Task goal: Please copy out all of the material below, substituting "vernacular name" for every "common name" and leaving everything else unchanged.

Stored records:
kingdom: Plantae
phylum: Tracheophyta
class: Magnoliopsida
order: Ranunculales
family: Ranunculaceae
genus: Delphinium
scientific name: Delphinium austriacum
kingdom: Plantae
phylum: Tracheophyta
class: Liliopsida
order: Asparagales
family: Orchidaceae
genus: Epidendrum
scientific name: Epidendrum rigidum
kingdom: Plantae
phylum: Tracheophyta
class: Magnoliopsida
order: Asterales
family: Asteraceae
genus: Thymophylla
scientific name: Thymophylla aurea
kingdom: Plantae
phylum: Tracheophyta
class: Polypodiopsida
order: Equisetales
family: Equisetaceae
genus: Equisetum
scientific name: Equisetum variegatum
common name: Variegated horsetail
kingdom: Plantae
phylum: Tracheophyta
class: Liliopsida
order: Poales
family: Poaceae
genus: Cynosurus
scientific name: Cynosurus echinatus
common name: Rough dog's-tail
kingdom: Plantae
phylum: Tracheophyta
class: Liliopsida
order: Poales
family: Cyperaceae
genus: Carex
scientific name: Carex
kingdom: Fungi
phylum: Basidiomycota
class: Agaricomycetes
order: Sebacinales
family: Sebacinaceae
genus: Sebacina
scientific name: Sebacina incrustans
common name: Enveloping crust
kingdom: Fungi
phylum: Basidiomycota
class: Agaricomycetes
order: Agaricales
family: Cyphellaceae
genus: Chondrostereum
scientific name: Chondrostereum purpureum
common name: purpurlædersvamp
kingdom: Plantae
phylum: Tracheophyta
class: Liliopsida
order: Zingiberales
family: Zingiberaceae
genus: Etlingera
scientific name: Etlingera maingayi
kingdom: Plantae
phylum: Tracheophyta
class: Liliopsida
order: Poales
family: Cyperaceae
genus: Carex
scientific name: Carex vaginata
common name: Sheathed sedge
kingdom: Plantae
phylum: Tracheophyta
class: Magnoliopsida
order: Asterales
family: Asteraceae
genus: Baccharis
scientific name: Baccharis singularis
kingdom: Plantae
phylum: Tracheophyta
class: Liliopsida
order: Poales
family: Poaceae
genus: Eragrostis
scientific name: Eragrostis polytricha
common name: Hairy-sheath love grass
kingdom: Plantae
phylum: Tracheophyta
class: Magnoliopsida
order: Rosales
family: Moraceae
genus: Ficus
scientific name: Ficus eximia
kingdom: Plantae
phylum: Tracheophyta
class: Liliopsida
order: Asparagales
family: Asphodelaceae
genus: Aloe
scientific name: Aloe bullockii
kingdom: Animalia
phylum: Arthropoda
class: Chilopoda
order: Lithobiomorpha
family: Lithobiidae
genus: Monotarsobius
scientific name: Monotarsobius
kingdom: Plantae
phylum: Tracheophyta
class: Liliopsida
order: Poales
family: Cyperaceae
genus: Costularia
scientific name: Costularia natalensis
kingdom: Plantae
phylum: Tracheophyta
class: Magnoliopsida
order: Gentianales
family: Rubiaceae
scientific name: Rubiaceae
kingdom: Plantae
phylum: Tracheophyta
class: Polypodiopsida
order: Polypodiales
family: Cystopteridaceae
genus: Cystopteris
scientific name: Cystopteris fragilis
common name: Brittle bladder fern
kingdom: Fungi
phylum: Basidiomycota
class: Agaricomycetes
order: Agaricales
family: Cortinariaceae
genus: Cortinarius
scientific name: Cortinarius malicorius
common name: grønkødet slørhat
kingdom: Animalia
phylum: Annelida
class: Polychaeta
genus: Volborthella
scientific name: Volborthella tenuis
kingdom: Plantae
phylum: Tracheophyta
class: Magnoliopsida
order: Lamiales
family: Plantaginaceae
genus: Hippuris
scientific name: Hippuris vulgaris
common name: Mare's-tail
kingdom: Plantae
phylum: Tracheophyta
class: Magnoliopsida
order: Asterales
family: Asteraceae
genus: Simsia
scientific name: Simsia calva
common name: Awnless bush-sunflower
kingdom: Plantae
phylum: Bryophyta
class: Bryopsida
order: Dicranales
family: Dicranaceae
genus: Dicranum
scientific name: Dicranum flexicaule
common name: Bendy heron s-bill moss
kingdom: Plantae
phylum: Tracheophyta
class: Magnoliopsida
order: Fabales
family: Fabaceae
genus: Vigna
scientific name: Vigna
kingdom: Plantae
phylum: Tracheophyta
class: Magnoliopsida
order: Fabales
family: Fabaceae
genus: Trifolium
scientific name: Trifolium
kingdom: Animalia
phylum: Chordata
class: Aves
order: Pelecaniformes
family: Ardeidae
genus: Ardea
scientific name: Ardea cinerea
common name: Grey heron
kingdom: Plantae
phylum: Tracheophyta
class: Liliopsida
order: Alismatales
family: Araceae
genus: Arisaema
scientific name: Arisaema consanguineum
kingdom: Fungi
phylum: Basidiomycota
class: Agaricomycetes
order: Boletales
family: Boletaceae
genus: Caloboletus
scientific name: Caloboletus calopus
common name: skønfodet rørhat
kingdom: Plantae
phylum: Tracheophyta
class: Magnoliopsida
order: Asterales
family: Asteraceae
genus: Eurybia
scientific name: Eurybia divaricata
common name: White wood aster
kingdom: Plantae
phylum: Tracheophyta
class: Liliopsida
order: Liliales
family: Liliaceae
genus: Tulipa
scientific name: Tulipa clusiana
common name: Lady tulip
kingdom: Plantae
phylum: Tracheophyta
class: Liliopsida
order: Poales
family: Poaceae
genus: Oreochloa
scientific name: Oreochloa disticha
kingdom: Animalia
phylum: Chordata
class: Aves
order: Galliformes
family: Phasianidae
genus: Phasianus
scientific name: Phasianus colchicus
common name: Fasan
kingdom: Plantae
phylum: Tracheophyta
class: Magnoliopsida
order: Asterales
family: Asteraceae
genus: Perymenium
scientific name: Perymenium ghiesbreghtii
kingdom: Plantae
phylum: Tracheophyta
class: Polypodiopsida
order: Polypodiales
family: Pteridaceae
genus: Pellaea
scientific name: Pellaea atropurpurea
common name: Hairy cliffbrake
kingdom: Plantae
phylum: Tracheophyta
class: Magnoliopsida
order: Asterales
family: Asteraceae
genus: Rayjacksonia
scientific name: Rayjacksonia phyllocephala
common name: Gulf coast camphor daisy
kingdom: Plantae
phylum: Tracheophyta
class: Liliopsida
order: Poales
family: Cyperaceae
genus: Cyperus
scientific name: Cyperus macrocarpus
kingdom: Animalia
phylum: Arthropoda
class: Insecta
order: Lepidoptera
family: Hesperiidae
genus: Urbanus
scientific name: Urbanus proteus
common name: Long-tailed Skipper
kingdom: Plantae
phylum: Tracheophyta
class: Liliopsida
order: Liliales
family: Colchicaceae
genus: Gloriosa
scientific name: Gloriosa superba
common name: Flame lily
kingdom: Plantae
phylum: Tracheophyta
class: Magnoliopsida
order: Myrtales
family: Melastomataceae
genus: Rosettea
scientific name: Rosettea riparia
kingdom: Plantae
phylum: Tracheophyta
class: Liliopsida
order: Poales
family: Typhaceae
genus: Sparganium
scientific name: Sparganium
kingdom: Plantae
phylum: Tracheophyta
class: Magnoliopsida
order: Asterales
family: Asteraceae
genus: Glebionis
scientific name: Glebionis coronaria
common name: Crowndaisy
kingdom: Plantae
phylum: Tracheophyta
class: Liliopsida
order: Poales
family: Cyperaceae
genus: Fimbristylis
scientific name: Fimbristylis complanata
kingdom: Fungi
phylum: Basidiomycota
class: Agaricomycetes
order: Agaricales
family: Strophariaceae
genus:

Complete answer:
kingdom: Plantae
phylum: Tracheophyta
class: Magnoliopsida
order: Ranunculales
family: Ranunculaceae
genus: Delphinium
scientific name: Delphinium austriacum
kingdom: Plantae
phylum: Tracheophyta
class: Liliopsida
order: Asparagales
family: Orchidaceae
genus: Epidendrum
scientific name: Epidendrum rigidum
kingdom: Plantae
phylum: Tracheophyta
class: Magnoliopsida
order: Asterales
family: Asteraceae
genus: Thymophylla
scientific name: Thymophylla aurea
kingdom: Plantae
phylum: Tracheophyta
class: Polypodiopsida
order: Equisetales
family: Equisetaceae
genus: Equisetum
scientific name: Equisetum variegatum
vernacular name: Variegated horsetail
kingdom: Plantae
phylum: Tracheophyta
class: Liliopsida
order: Poales
family: Poaceae
genus: Cynosurus
scientific name: Cynosurus echinatus
vernacular name: Rough dog's-tail
kingdom: Plantae
phylum: Tracheophyta
class: Liliopsida
order: Poales
family: Cyperaceae
genus: Carex
scientific name: Carex
kingdom: Fungi
phylum: Basidiomycota
class: Agaricomycetes
order: Sebacinales
family: Sebacinaceae
genus: Sebacina
scientific name: Sebacina incrustans
vernacular name: Enveloping crust
kingdom: Fungi
phylum: Basidiomycota
class: Agaricomycetes
order: Agaricales
family: Cyphellaceae
genus: Chondrostereum
scientific name: Chondrostereum purpureum
vernacular name: purpurlædersvamp
kingdom: Plantae
phylum: Tracheophyta
class: Liliopsida
order: Zingiberales
family: Zingiberaceae
genus: Etlingera
scientific name: Etlingera maingayi
kingdom: Plantae
phylum: Tracheophyta
class: Liliopsida
order: Poales
family: Cyperaceae
genus: Carex
scientific name: Carex vaginata
vernacular name: Sheathed sedge
kingdom: Plantae
phylum: Tracheophyta
class: Magnoliopsida
order: Asterales
family: Asteraceae
genus: Baccharis
scientific name: Baccharis singularis
kingdom: Plantae
phylum: Tracheophyta
class: Liliopsida
order: Poales
family: Poaceae
genus: Eragrostis
scientific name: Eragrostis polytricha
vernacular name: Hairy-sheath love grass
kingdom: Plantae
phylum: Tracheophyta
class: Magnoliopsida
order: Rosales
family: Moraceae
genus: Ficus
scientific name: Ficus eximia
kingdom: Plantae
phylum: Tracheophyta
class: Liliopsida
order: Asparagales
family: Asphodelaceae
genus: Aloe
scientific name: Aloe bullockii
kingdom: Animalia
phylum: Arthropoda
class: Chilopoda
order: Lithobiomorpha
family: Lithobiidae
genus: Monotarsobius
scientific name: Monotarsobius
kingdom: Plantae
phylum: Tracheophyta
class: Liliopsida
order: Poales
family: Cyperaceae
genus: Costularia
scientific name: Costularia natalensis
kingdom: Plantae
phylum: Tracheophyta
class: Magnoliopsida
order: Gentianales
family: Rubiaceae
scientific name: Rubiaceae
kingdom: Plantae
phylum: Tracheophyta
class: Polypodiopsida
order: Polypodiales
family: Cystopteridaceae
genus: Cystopteris
scientific name: Cystopteris fragilis
vernacular name: Brittle bladder fern
kingdom: Fungi
phylum: Basidiomycota
class: Agaricomycetes
order: Agaricales
family: Cortinariaceae
genus: Cortinarius
scientific name: Cortinarius malicorius
vernacular name: grønkødet slørhat
kingdom: Animalia
phylum: Annelida
class: Polychaeta
genus: Volborthella
scientific name: Volborthella tenuis
kingdom: Plantae
phylum: Tracheophyta
class: Magnoliopsida
order: Lamiales
family: Plantaginaceae
genus: Hippuris
scientific name: Hippuris vulgaris
vernacular name: Mare's-tail
kingdom: Plantae
phylum: Tracheophyta
class: Magnoliopsida
order: Asterales
family: Asteraceae
genus: Simsia
scientific name: Simsia calva
vernacular name: Awnless bush-sunflower
kingdom: Plantae
phylum: Bryophyta
class: Bryopsida
order: Dicranales
family: Dicranaceae
genus: Dicranum
scientific name: Dicranum flexicaule
vernacular name: Bendy heron s-bill moss
kingdom: Plantae
phylum: Tracheophyta
class: Magnoliopsida
order: Fabales
family: Fabaceae
genus: Vigna
scientific name: Vigna
kingdom: Plantae
phylum: Tracheophyta
class: Magnoliopsida
order: Fabales
family: Fabaceae
genus: Trifolium
scientific name: Trifolium
kingdom: Animalia
phylum: Chordata
class: Aves
order: Pelecaniformes
family: Ardeidae
genus: Ardea
scientific name: Ardea cinerea
vernacular name: Grey heron
kingdom: Plantae
phylum: Tracheophyta
class: Liliopsida
order: Alismatales
family: Araceae
genus: Arisaema
scientific name: Arisaema consanguineum
kingdom: Fungi
phylum: Basidiomycota
class: Agaricomycetes
order: Boletales
family: Boletaceae
genus: Caloboletus
scientific name: Caloboletus calopus
vernacular name: skønfodet rørhat
kingdom: Plantae
phylum: Tracheophyta
class: Magnoliopsida
order: Asterales
family: Asteraceae
genus: Eurybia
scientific name: Eurybia divaricata
vernacular name: White wood aster
kingdom: Plantae
phylum: Tracheophyta
class: Liliopsida
order: Liliales
family: Liliaceae
genus: Tulipa
scientific name: Tulipa clusiana
vernacular name: Lady tulip
kingdom: Plantae
phylum: Tracheophyta
class: Liliopsida
order: Poales
family: Poaceae
genus: Oreochloa
scientific name: Oreochloa disticha
kingdom: Animalia
phylum: Chordata
class: Aves
order: Galliformes
family: Phasianidae
genus: Phasianus
scientific name: Phasianus colchicus
vernacular name: Fasan
kingdom: Plantae
phylum: Tracheophyta
class: Magnoliopsida
order: Asterales
family: Asteraceae
genus: Perymenium
scientific name: Perymenium ghiesbreghtii
kingdom: Plantae
phylum: Tracheophyta
class: Polypodiopsida
order: Polypodiales
family: Pteridaceae
genus: Pellaea
scientific name: Pellaea atropurpurea
vernacular name: Hairy cliffbrake
kingdom: Plantae
phylum: Tracheophyta
class: Magnoliopsida
order: Asterales
family: Asteraceae
genus: Rayjacksonia
scientific name: Rayjacksonia phyllocephala
vernacular name: Gulf coast camphor daisy
kingdom: Plantae
phylum: Tracheophyta
class: Liliopsida
order: Poales
family: Cyperaceae
genus: Cyperus
scientific name: Cyperus macrocarpus
kingdom: Animalia
phylum: Arthropoda
class: Insecta
order: Lepidoptera
family: Hesperiidae
genus: Urbanus
scientific name: Urbanus proteus
vernacular name: Long-tailed Skipper
kingdom: Plantae
phylum: Tracheophyta
class: Liliopsida
order: Liliales
family: Colchicaceae
genus: Gloriosa
scientific name: Gloriosa superba
vernacular name: Flame lily
kingdom: Plantae
phylum: Tracheophyta
class: Magnoliopsida
order: Myrtales
family: Melastomataceae
genus: Rosettea
scientific name: Rosettea riparia
kingdom: Plantae
phylum: Tracheophyta
class: Liliopsida
order: Poales
family: Typhaceae
genus: Sparganium
scientific name: Sparganium
kingdom: Plantae
phylum: Tracheophyta
class: Magnoliopsida
order: Asterales
family: Asteraceae
genus: Glebionis
scientific name: Glebionis coronaria
vernacular name: Crowndaisy
kingdom: Plantae
phylum: Tracheophyta
class: Liliopsida
order: Poales
family: Cyperaceae
genus: Fimbristylis
scientific name: Fimbristylis complanata
kingdom: Fungi
phylum: Basidiomycota
class: Agaricomycetes
order: Agaricales
family: Strophariaceae
genus:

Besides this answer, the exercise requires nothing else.